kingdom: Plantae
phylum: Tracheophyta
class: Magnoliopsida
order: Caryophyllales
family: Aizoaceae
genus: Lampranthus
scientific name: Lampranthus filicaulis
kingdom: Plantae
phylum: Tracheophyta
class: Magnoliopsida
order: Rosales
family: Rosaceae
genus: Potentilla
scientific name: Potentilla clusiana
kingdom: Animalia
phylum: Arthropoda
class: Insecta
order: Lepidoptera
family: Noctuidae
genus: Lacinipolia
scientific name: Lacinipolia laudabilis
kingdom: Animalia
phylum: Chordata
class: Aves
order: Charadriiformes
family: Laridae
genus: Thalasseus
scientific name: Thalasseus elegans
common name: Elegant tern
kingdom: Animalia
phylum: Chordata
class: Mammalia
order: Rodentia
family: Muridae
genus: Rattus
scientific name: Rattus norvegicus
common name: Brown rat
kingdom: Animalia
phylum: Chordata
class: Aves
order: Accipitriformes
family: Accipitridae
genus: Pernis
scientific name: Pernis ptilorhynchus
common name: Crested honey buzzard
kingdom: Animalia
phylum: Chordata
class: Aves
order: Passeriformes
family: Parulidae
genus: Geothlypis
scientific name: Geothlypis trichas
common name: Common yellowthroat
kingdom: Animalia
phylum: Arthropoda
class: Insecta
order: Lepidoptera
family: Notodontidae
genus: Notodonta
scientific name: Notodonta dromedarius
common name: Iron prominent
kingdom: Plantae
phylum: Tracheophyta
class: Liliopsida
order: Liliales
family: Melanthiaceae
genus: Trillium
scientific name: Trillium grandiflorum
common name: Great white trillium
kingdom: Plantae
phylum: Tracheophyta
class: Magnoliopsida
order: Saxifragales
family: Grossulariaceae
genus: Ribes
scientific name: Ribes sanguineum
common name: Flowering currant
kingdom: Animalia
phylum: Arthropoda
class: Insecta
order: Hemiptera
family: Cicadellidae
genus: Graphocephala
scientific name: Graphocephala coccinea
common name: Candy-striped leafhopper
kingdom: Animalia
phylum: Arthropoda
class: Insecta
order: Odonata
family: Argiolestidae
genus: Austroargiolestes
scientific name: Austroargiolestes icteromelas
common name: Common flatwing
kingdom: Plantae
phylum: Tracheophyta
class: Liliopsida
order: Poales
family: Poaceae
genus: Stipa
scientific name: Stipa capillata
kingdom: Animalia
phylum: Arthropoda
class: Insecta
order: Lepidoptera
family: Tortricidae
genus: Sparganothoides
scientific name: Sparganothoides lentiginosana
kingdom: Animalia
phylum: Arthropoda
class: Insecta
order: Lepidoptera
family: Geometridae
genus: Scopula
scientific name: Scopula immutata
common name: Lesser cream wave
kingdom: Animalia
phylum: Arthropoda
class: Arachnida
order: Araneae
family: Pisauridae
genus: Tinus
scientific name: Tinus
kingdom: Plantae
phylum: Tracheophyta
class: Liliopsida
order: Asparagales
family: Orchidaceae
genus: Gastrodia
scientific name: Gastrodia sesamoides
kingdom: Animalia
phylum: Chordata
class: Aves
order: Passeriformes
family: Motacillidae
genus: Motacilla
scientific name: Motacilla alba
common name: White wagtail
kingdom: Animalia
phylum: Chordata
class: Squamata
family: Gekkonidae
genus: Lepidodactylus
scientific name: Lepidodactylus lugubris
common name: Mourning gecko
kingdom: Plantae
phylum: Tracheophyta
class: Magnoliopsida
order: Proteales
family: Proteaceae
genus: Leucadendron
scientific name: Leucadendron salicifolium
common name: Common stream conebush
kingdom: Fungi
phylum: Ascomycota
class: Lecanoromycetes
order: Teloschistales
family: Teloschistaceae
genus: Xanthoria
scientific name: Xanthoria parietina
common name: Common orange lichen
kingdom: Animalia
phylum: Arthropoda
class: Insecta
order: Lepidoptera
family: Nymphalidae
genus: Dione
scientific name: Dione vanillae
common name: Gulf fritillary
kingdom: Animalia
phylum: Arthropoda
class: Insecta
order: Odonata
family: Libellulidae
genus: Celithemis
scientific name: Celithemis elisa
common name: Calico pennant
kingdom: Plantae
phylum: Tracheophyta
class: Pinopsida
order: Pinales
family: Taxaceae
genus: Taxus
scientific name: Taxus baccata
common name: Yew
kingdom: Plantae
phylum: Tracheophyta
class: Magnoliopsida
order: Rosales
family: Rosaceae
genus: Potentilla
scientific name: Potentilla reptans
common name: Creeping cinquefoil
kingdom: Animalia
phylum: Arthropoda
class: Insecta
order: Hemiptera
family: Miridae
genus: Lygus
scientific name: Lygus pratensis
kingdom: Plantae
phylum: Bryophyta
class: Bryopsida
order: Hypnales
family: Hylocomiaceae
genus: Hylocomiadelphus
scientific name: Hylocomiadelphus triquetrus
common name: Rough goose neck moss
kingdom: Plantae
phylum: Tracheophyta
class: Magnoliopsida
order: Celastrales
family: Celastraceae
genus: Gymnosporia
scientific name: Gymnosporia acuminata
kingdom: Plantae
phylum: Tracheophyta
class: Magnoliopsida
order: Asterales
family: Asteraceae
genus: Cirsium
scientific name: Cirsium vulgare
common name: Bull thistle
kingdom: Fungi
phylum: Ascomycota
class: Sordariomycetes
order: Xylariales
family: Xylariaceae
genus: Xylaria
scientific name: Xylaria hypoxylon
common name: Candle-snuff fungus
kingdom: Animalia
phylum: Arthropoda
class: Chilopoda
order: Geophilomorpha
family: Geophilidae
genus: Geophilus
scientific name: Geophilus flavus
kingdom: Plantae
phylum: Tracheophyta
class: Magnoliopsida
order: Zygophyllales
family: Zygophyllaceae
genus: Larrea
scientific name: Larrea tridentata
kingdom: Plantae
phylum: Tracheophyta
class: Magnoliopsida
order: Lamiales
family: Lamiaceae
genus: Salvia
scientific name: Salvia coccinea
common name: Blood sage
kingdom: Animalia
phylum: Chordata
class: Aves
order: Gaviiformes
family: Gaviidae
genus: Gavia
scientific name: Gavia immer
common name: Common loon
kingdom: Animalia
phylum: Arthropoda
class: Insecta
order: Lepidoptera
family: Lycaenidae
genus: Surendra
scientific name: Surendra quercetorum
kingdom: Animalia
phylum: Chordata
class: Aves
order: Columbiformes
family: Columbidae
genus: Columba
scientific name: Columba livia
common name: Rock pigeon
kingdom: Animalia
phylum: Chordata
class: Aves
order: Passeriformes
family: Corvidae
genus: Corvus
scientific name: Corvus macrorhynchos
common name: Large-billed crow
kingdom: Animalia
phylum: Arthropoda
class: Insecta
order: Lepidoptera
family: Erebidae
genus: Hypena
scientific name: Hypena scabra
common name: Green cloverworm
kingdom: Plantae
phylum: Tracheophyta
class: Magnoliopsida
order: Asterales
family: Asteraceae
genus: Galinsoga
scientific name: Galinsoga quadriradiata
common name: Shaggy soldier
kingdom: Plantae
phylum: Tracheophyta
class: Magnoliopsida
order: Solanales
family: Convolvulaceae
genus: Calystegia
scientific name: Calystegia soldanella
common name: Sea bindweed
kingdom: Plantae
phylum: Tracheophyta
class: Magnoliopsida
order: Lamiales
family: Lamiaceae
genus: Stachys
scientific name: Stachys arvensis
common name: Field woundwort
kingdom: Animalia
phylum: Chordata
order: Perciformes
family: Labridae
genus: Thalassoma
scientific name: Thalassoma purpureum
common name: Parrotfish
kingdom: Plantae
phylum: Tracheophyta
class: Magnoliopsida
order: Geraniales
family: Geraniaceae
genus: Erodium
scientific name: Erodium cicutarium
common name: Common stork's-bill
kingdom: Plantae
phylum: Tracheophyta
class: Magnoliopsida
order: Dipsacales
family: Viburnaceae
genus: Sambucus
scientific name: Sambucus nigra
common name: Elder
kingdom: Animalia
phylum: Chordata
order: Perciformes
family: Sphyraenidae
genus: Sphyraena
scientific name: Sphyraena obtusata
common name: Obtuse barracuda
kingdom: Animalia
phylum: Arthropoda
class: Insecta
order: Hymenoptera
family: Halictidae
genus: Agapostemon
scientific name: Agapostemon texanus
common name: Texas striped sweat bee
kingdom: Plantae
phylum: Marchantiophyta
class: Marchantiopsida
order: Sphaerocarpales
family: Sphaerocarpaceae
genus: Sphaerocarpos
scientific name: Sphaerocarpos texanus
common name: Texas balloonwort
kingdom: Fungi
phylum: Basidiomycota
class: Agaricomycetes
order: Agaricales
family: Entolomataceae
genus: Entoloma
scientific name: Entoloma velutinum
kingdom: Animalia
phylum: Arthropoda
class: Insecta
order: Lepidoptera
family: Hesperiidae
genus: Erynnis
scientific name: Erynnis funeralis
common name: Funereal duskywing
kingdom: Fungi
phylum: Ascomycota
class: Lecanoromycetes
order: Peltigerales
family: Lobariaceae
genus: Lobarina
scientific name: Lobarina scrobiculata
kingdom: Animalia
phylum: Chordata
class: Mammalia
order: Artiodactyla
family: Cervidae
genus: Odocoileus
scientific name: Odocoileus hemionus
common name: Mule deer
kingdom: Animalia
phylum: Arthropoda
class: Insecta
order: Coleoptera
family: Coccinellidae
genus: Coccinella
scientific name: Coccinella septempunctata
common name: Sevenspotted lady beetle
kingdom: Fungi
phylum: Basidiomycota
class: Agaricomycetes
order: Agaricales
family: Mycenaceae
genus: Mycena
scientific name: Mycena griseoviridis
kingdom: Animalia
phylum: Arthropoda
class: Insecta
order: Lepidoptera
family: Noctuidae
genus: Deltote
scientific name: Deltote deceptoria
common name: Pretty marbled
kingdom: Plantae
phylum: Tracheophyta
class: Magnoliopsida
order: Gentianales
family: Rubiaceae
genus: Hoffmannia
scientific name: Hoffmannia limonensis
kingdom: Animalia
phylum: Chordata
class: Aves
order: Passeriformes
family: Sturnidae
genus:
*****
**What needs to be done:** Lay out the lines from the start of the records through the line that contains "genus: Austroargiolestes", inclusive, as a numbered list, leaving out any blank lines.

**Written reply:**
1. kingdom: Plantae
2. phylum: Tracheophyta
3. class: Magnoliopsida
4. order: Caryophyllales
5. family: Aizoaceae
6. genus: Lampranthus
7. scientific name: Lampranthus filicaulis
8. kingdom: Plantae
9. phylum: Tracheophyta
10. class: Magnoliopsida
11. order: Rosales
12. family: Rosaceae
13. genus: Potentilla
14. scientific name: Potentilla clusiana
15. kingdom: Animalia
16. phylum: Arthropoda
17. class: Insecta
18. order: Lepidoptera
19. family: Noctuidae
20. genus: Lacinipolia
21. scientific name: Lacinipolia laudabilis
22. kingdom: Animalia
23. phylum: Chordata
24. class: Aves
25. order: Charadriiformes
26. family: Laridae
27. genus: Thalasseus
28. scientific name: Thalasseus elegans
29. common name: Elegant tern
30. kingdom: Animalia
31. phylum: Chordata
32. class: Mammalia
33. order: Rodentia
34. family: Muridae
35. genus: Rattus
36. scientific name: Rattus norvegicus
37. common name: Brown rat
38. kingdom: Animalia
39. phylum: Chordata
40. class: Aves
41. order: Accipitriformes
42. family: Accipitridae
43. genus: Pernis
44. scientific name: Pernis ptilorhynchus
45. common name: Crested honey buzzard
46. kingdom: Animalia
47. phylum: Chordata
48. class: Aves
49. order: Passeriformes
50. family: Parulidae
51. genus: Geothlypis
52. scientific name: Geothlypis trichas
53. common name: Common yellowthroat
54. kingdom: Animalia
55. phylum: Arthropoda
56. class: Insecta
57. order: Lepidoptera
58. family: Notodontidae
59. genus: Notodonta
60. scientific name: Notodonta dromedarius
61. common name: Iron prominent
62. kingdom: Plantae
63. phylum: Tracheophyta
64. class: Liliopsida
65. order: Liliales
66. family: Melanthiaceae
67. genus: Trillium
68. scientific name: Trillium grandiflorum
69. common name: Great white trillium
70. kingdom: Plantae
71. phylum: Tracheophyta
72. class: Magnoliopsida
73. order: Saxifragales
74. family: Grossulariaceae
75. genus: Ribes
76. scientific name: Ribes sanguineum
77. common name: Flowering currant
78. kingdom: Animalia
79. phylum: Arthropoda
80. class: Insecta
81. order: Hemiptera
82. family: Cicadellidae
83. genus: Graphocephala
84. scientific name: Graphocephala coccinea
85. common name: Candy-striped leafhopper
86. kingdom: Animalia
87. phylum: Arthropoda
88. class: Insecta
89. order: Odonata
90. family: Argiolestidae
91. genus: Austroargiolestes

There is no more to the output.